…but I think they fall into four broad categories:
The majority simply stop showing up, without explanation or warning. I’ve sometimes sent an e-mail when it’s an author or regular commenter who has vanished without any indication of dissatisfaction or discomfort. Sometimes, it just turns out that busyness of one kind or another has taken over, sometimes only temporarily. Sometimes, for whatever unstated reason, the person who has lost the habit just never picks it up again.
Others are polite enough to state clear reasons, either in an e-mail or within the blog, in a way that gives others a chance to address misunderstandings or at least to say good-bye, good luck, no hard feelings…
A few force their own banning by disruptive behavior. We’ve had one or two of them.
A few, however, feel the need to “storm out,” typically while making some charge or claim, taking some Parthian shot, whose answer they are unwilling to consider, or to be known to have absorbed. Their exits usually come at the end of discussions in which they have been presented with facts or arguments that they, for whatever reason, would prefer not to confront. The phony pretext erases and replaces the actual cause of discomfort, the unfair rebuke exposing us in a moment to the kind of insensitivity or even hostility that the one who rebukes must feel we – and especially whichever one of us he happens to single out (not always me) – have shown to him over extended periods.

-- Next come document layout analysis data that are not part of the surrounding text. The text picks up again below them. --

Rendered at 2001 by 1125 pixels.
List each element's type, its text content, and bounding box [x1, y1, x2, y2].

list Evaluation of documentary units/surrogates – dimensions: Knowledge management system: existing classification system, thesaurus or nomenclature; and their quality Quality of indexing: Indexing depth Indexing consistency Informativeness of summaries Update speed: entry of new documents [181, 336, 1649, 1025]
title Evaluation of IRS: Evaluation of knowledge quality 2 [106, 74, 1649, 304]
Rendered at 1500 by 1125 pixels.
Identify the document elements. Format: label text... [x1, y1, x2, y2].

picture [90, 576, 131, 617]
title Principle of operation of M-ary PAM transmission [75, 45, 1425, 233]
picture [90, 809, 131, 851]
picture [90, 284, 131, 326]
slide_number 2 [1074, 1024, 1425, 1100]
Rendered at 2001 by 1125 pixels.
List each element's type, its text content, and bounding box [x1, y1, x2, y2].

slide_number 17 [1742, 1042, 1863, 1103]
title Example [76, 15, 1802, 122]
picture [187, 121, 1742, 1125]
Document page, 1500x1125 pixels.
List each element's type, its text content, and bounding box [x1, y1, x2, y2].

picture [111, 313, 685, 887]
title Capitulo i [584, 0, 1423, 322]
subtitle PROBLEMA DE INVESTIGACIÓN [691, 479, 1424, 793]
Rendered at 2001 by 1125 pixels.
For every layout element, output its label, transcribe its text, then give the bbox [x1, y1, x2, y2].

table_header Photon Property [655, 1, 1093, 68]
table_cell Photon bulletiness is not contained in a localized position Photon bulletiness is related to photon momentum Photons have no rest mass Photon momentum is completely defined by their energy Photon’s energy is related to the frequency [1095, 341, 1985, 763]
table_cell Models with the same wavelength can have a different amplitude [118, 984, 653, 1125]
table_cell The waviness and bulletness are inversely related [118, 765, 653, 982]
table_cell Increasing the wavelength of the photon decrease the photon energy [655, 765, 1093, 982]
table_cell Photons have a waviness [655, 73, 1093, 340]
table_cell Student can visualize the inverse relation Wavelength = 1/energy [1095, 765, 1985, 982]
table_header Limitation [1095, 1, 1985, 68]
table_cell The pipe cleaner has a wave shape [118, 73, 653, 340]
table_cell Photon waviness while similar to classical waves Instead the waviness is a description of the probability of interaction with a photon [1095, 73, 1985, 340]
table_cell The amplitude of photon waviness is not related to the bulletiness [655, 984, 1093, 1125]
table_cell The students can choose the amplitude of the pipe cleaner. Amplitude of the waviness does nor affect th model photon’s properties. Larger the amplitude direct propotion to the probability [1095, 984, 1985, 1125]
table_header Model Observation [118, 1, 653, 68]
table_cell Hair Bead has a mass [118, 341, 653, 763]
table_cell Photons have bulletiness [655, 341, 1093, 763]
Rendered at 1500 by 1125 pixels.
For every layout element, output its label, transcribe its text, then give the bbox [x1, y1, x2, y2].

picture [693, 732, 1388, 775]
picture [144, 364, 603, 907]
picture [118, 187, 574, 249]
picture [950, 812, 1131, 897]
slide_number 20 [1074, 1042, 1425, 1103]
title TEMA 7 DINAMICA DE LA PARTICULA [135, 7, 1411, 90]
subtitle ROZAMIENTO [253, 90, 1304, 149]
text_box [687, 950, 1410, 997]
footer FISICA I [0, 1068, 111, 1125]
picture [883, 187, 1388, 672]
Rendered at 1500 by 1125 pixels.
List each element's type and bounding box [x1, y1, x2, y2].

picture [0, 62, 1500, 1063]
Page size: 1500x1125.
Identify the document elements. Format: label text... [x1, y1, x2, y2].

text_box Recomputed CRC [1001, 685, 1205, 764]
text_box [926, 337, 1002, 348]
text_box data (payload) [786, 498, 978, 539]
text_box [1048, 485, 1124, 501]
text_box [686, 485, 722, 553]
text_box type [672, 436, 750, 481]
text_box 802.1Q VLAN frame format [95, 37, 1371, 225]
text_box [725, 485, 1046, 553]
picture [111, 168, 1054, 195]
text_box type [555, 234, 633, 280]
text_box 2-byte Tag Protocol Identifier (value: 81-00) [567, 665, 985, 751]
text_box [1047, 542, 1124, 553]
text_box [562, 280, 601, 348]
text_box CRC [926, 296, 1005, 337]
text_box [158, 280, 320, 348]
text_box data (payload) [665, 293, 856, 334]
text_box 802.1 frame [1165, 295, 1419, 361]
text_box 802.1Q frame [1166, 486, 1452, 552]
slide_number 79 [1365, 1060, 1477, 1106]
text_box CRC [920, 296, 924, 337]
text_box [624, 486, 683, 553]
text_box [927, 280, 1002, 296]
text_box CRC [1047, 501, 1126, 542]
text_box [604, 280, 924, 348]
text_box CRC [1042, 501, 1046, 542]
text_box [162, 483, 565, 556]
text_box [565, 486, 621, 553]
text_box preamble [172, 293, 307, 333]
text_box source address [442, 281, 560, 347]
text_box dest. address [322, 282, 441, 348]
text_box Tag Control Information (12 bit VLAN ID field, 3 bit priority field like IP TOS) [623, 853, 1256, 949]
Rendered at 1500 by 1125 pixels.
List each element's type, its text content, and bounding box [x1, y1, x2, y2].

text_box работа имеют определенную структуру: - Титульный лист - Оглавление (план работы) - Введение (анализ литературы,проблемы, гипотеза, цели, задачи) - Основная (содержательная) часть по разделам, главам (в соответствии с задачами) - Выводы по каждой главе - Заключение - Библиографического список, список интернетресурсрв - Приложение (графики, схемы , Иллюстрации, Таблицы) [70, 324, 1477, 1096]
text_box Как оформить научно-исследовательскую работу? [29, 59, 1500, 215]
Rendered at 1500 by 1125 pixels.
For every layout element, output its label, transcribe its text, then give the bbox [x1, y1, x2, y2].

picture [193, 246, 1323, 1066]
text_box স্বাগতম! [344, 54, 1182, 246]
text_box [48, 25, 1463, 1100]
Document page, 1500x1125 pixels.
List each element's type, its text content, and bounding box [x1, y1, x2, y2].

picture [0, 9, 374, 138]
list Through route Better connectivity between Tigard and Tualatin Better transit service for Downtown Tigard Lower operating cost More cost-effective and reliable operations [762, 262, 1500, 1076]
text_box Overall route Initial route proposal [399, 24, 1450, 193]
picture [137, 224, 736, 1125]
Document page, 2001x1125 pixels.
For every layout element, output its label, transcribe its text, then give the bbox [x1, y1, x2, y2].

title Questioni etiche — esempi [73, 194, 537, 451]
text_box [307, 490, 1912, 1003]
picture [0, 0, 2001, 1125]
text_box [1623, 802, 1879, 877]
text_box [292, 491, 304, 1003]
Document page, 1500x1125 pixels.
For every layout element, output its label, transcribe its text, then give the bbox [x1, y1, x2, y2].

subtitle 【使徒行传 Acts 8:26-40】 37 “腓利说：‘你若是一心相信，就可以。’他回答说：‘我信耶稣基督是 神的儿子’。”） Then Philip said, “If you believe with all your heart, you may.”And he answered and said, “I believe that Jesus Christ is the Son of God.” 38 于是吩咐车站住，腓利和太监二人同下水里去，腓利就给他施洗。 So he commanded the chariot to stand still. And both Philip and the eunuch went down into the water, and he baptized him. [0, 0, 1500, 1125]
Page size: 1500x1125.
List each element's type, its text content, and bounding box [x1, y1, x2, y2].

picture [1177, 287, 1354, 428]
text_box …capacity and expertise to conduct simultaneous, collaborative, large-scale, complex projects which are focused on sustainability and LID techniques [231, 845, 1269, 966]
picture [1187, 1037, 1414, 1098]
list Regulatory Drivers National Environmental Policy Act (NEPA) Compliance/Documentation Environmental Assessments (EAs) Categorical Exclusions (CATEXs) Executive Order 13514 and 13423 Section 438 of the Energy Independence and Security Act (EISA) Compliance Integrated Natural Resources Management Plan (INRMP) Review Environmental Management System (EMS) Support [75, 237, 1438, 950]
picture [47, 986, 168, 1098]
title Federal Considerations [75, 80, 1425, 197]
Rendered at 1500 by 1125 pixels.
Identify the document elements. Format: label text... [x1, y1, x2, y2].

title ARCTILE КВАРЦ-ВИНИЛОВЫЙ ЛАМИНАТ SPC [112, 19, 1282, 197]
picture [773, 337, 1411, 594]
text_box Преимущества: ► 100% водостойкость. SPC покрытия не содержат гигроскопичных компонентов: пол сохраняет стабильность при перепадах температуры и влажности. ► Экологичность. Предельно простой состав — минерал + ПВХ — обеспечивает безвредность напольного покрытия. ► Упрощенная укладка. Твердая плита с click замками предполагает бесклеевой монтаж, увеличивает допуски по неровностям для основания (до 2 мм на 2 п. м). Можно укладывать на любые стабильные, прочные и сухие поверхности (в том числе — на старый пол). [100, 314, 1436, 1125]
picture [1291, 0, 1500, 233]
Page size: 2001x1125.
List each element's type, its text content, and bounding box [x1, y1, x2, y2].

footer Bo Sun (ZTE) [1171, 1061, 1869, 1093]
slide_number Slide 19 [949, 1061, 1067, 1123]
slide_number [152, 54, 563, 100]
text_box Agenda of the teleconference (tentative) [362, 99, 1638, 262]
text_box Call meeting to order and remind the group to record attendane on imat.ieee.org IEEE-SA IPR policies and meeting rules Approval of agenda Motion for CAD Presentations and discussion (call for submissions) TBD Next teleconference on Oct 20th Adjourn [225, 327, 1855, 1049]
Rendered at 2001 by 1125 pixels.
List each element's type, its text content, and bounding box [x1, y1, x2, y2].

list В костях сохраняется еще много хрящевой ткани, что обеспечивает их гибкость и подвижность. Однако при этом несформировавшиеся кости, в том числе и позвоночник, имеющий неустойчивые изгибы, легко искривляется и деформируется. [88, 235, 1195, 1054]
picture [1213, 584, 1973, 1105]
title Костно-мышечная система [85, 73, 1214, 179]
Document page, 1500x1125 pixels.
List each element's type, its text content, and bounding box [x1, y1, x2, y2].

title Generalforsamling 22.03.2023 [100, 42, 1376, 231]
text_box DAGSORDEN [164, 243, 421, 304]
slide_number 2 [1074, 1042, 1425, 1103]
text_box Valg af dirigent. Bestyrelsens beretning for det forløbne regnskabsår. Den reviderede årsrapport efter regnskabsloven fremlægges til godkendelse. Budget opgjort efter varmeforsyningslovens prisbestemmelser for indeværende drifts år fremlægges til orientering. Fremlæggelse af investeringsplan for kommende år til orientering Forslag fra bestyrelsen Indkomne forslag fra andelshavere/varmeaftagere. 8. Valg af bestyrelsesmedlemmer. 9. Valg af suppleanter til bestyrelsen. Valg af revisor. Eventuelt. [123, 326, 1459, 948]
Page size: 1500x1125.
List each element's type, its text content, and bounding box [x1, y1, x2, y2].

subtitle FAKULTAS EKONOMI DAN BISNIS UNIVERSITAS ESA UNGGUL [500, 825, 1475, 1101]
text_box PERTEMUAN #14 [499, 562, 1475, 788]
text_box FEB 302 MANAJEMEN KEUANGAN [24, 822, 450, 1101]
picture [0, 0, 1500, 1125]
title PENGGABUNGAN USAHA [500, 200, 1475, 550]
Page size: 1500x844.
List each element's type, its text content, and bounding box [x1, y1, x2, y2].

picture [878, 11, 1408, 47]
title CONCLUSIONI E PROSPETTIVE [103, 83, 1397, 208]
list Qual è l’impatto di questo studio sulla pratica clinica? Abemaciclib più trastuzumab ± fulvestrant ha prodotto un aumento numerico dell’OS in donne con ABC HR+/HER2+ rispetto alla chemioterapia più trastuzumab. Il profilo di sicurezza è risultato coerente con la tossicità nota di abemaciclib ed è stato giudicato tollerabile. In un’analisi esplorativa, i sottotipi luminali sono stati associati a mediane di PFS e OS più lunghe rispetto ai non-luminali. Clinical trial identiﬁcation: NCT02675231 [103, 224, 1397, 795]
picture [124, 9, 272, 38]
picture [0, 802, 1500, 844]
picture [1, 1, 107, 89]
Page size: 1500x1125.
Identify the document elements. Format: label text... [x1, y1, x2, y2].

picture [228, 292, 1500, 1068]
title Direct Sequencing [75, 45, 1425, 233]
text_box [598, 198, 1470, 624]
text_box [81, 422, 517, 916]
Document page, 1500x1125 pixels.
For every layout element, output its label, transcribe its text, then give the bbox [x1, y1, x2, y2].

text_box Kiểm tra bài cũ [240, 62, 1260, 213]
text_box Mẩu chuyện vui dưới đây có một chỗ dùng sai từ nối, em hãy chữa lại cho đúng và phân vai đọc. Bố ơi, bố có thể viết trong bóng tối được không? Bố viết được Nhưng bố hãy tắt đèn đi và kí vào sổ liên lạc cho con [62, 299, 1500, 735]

I imagine miguel or Sully or Howard or JEM or Peter or Zoltan returning, perhaps briefly or against their will, to see the reaction, if any, or telling himself (none of the women has checked out in this way, hurling accusations) that if we really valued his contribution we would chase after him, like the beloved in the imagination of the unrequited lover after the ultimatum. I think we’ve probably all been there in one way or another, both in the real world and the virtual one, but they obviously have no interest in whatever sympathy we might have offered them, just as their behavior tends to justify our failure to offer more of it – or to pursue them.
Cuz at some level they’re right. We’re not in love, and that part about being friends was mostly just “being nice.”